Hrsg. von Esther Schlicht und Max Hollein zur gleichnamigen Ausstellung vom 28.02. – 02.06.2013 in der Schirn Kunsthalle Frankfurt mit Beiträgen unter anderem von Hannes Böhringer, Johannes Meinhardt und Paul Taylor
Schirn Kunsthalle Frankfurt / Hirmer Verlag, München, 2013, ISBN 978-3-7774-2039-4, 160 S., 104 Farb- und 25 s/w-Abbildungen, Hardcover gebunden mit Schutzumschlag, Format 29,5 x 24,5 cm, € 39,90 (D) / 41,10 (A)

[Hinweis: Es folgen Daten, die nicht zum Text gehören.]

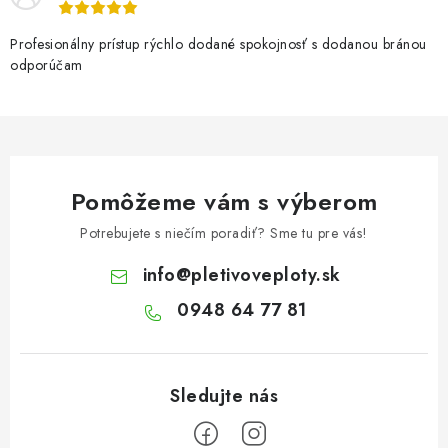
Profesionálny prístup rýchlo dodané spokojnosť s dodanou bránou
odporúčam
Pomôžeme vám s výberom
Potrebujete s niečím poradiť? Sme tu pre vás!
info
@
pletivoveploty.sk
0948 64 77 81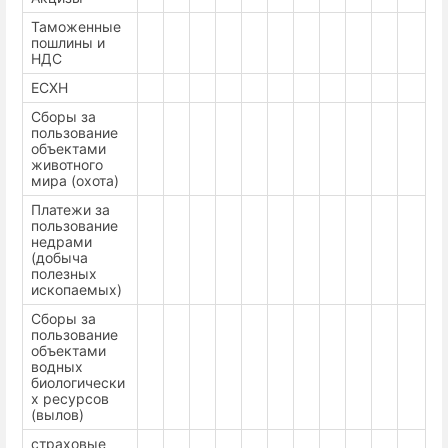
Таможенные
пошлины и
НДС
ЕСХН
Сборы за
пользование
объектами
животного
мира (охота)
Платежи за
пользование
недрами
(добыча
полезных
ископаемых)
Сборы за
пользование
объектами
водных
биологически
х ресурсов
(вылов)
страховые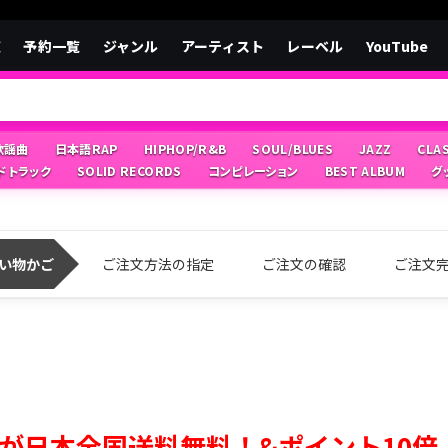
覧
予約一覧
ジャンル
アーティスト
レーベル
YouTube
/歌謡曲
日本語RAP
HIPHOP/R&B
SOUL/BLUES
JAZZ
CLA
ドトラック
SOLID RECORDS
コンピレーション
BEST ALBUM
グ
い物かご
ご注文方法の指定
ご注文の確認
ご注文
が日本全国送料無料！&ポイント10倍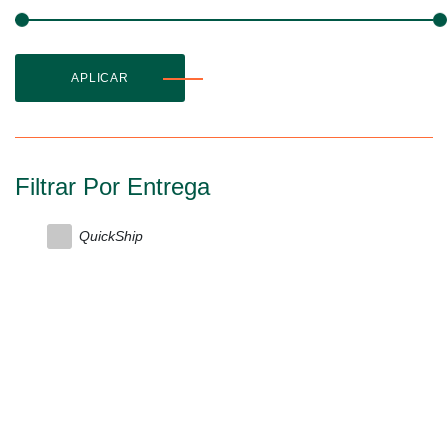
APLICAR
Filtrar Por Entrega
QuickShip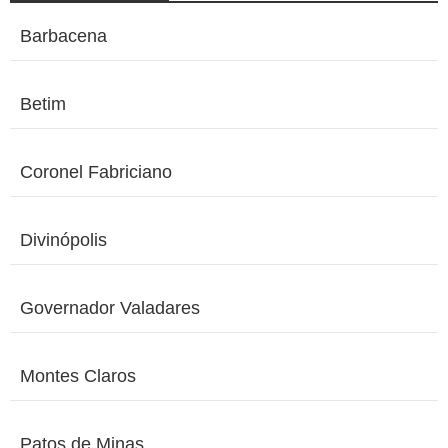
Barbacena
Betim
Coronel Fabriciano
Divinópolis
Governador Valadares
Montes Claros
Patos de Minas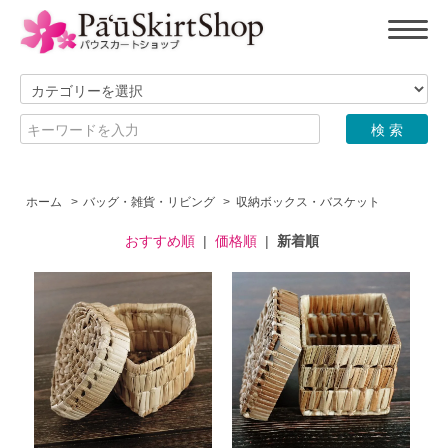
ホーム
>
バッグ・雑貨・リビング
>
収納ボックス・バスケット
おすすめ順
|
価格順
|
新着順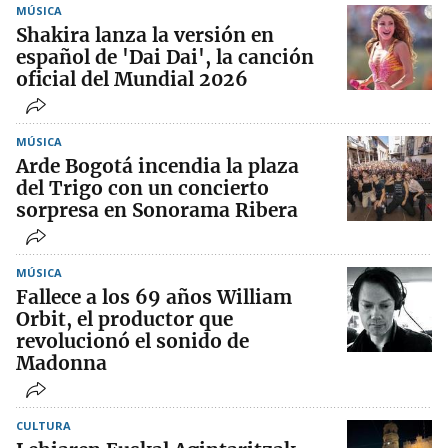
MÚSICA
Shakira lanza la versión en
español de 'Dai Dai', la canción
oficial del Mundial 2026
MÚSICA
Arde Bogotá incendia la plaza
del Trigo con un concierto
sorpresa en Sonorama Ribera
MÚSICA
Fallece a los 69 años William
Orbit, el productor que
revolucionó el sonido de
Madonna
CULTURA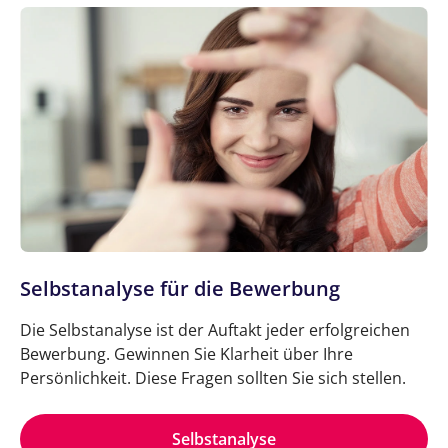
Selbstanalyse für die Bewerbung
Die Selbstanalyse ist der Auftakt jeder erfolgreichen
Bewerbung. Gewinnen Sie Klarheit über Ihre
Persönlichkeit. Diese Fragen sollten Sie sich stellen.
Selbstanalyse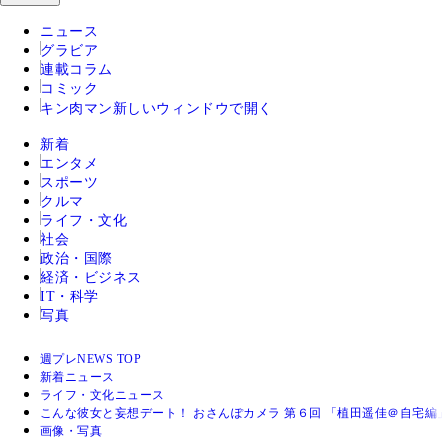
ニュース
グラビア
連載コラム
コミック
キン肉マン
新しいウィンドウで開く
新着
エンタメ
スポーツ
クルマ
ライフ・文化
社会
政治・国際
経済・ビジネス
IT・科学
写真
週プレNEWS TOP
新着ニュース
ライフ・文化ニュース
こんな彼女と妄想デート！ おさんぽカメラ 第６回 「植田遥佳＠自宅編
画像・写真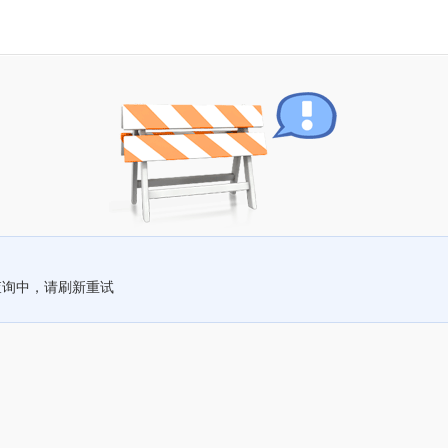
查询中，请刷新重试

Heute in Deutschland lebende 65-Jährige können damit rechnen, dass Sie gegenüber früheren Generationen 15 gute Lebensjahren gewonnen haben. In diesen Jahren sind sie in aller Regel von einschneidenden Alterskrankheiten verschont. Diese Prognose verdankt sich einer repräsentativen Befragung des Instituts für Demoskopie Allensbach und gehört zu den wesentlichen Ergebnissen der Generali Altersstudie 2013. Ob Alexej von Jawlenskys ab seinem 70. Lebensjahr geschaffene weltberühmte, an Ikonen erinnernde Serie der kleinformatigen Meditationen je entstanden wäre, wenn er nicht fünf Jahre früher an Arthritis deformans erkrankt wäre, ist mehr als unwahrscheinlich. Vergleichbares gilt für Stan Brakhages zweiminütigen tonlosen Film ‚Chinese Series‘ von 2003, in dem der amerikanische Avantgardefilmer Linien mit den Fingernägeln in das schwarze Filmmaterial eingeritzt hat. „Um die Filmschicht besser bearbeiten zu können, weichte er sie zuvor mit seinem Speichel auf. Auf der Grundlage der von Brackhage hinterlassenen Anweisungen erstellte die Filmemacherin Courtney Hoskins nach seinem Tod eine Vorführversion der ‚Chinese Series‘… Künstlerische Kreativität zeigt sich als ein aus organischen und physischen Vorgängen erwachsendes Phänomen aus, wie Brackhage sich äußerte, >>seinem Fleisch<< und >>seinen Fingernägeln<<“ (Henning Engelke). Vergleichbares gilt schließlich auch für die Folge von Scherenschnitten von Henri Matisse, die in der Zeit nach seiner Darmoperation im Jahr 1941 entstanden. Jawlensky, Brackhage und Matisse sind drei von 14 Künstlern, deren „letzte Bilder“ in der Schirn unter Aspekten wie ‚Neubeginn im Alter‘, ‚Variation und Wiederholung‘ und ‚Das letzte Bild‘ vorgestellt werden. Wie die Genannten dürfte auch Martin Kippenberger geahnt haben, dass er, als er seine Jacqueline-Serie ‚Ohne Titel (The Paintings Pablo Couldn’t Paint Anymore)‘ von 1996 begann, gewusst haben, dass ihm nur noch wenig Zeit bleibt. Bas Jan Ader dagegen hat in seiner letzten Ausstellung in Los Angeles im Jahr 1975 eine Atlantiküberquerung auf einem Segelboot und danach einen Spaziergang in Amsterdam angekündigt. Das Boot wurde später gefunden. Wie Bas Jan Ader gestorben ist, bleibt offen.